Loren laughed. “Once a cop, always a cop,” he said. “Nobody’s asking you to frame anyone, Chanse. Is it so hard for you to conceive that everything that happened that night happened exactly the way they said it did? Can’t you for one minute imagine that neither Janna nor Cordelia killed Wendell?”
“I’d find it a lot easier to believe if they weren’t lying,” I said.
“Open your mind to the possibility.”
Loren removed a check from his briefcase and passed it to me. I looked at it and put the check down on the table.
“Fifty thousand dollars is a lot of money,” I said. “Is this a bribe?”

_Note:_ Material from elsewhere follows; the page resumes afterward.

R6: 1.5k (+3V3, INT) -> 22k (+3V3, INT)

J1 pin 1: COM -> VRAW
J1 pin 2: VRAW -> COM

“For God’s sake, Chanse. No one is asking you to do anything unethical or immoral. What if, in the course of your investigation, you find out someone else did kill Wendell Sheehan? Take this check to the bank, cash it, and do what Cordelia wants. Run your investigation predicated on the idea that neither woman committed this crime. Presumption of innocence, remember? You just need to find someone—anyone—who had reason to want Wendell Sheehan dead, and who doesn’t have an alibi for the night of the murder. It’s a pretty decent payday—and it’s not a bad thing to have Cordelia Spencer Sheehan in your debt.”
He stood up, closing his briefcase. I went to see him out.
“And what if I find evidence that Cordelia or Janna actually did kill him?”